New Clearing Rules Vex Buyside Firms

By Editorial Staff

With the passage of Dodd-Frank and other regulatory mandates, buyside firms have to focus on the clearing of over-the-counter derivatives. Combined with Dodd-Frank in the U.S. and Basel III and the European Markets Infrastructure Regulation in Europe, the challenges of clearing these trades are more complex than ever.

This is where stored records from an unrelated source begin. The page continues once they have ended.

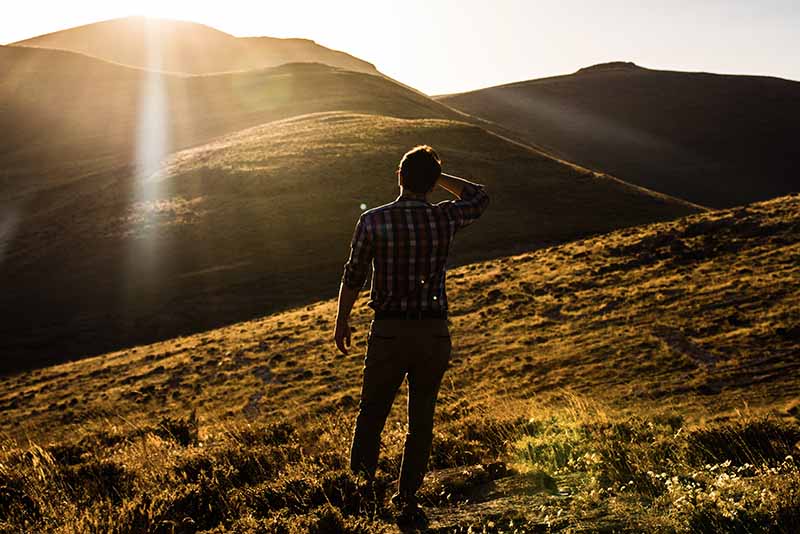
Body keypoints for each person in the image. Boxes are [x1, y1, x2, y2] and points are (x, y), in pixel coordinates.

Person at [333, 145, 490, 525]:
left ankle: (362, 495)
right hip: (434, 332)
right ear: (432, 183)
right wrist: (438, 178)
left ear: (399, 177)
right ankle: (406, 497)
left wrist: (342, 320)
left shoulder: (373, 220)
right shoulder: (444, 217)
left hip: (388, 331)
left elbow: (354, 274)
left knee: (371, 415)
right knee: (421, 418)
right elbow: (479, 197)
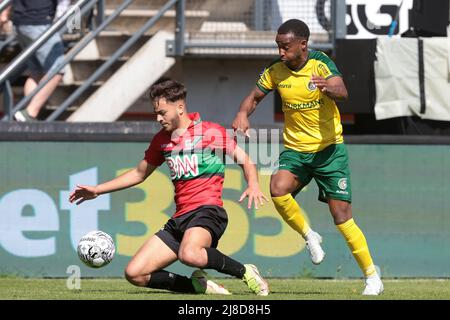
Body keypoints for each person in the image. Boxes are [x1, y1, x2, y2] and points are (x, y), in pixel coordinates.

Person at [69, 80, 270, 296]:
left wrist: (254, 184)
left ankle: (245, 272)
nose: (158, 118)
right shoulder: (161, 141)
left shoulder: (211, 132)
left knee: (190, 254)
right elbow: (139, 173)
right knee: (135, 273)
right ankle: (195, 286)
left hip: (208, 211)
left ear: (180, 108)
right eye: (156, 113)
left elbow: (244, 159)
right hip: (180, 219)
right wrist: (98, 190)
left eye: (162, 112)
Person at [232, 19, 384, 295]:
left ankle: (372, 276)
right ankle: (309, 235)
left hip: (329, 151)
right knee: (277, 189)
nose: (281, 52)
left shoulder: (320, 63)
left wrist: (327, 87)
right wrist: (243, 114)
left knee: (341, 216)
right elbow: (254, 97)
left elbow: (343, 91)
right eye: (278, 47)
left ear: (303, 44)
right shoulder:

Both Dodd-Frank Title VII and EMIR mandate that OTC contracts need to be cleared centrally for the vast majority of participants. According to Steve Grob, director of group strategy for Fidessa, the move from bilateral to centralized clearing creates a number of challenges for the buyside. "First of these is that centralized clearing requires upfront margining, which places additional pressures on a firm's collateral. Ironically, that pressure on collateral may mean that some reduce their use of derivatives which, in their purest form, are a great way of hedging risk," he told Traders.

"Second is that buysiders may choose to trade contracts that are cleared through one particular clearinghouse rather than another, so as to benefit from margin offsets against long and short positions of similar contracts. Having a clear view of this at trade time is a particular challenge. Finally, buysides need to participate in a credit checking process so that they know that they have sufficient credit with any particular CCP," he added.

For buyside firms, going it alone is no longer an option. "Buyside firms will need to have a relationship with an FCM (futures commission merchant) or other party in order to participate in the centralized clearing process. Doing it themselves is simply not an option under the rules," Grob said.

He continued, "Those firms that trade swaps will ultimately care about the clearing dynamic because it will affect the contract they select. Greater clearing efficiency on one contract may outweigh a better price on another.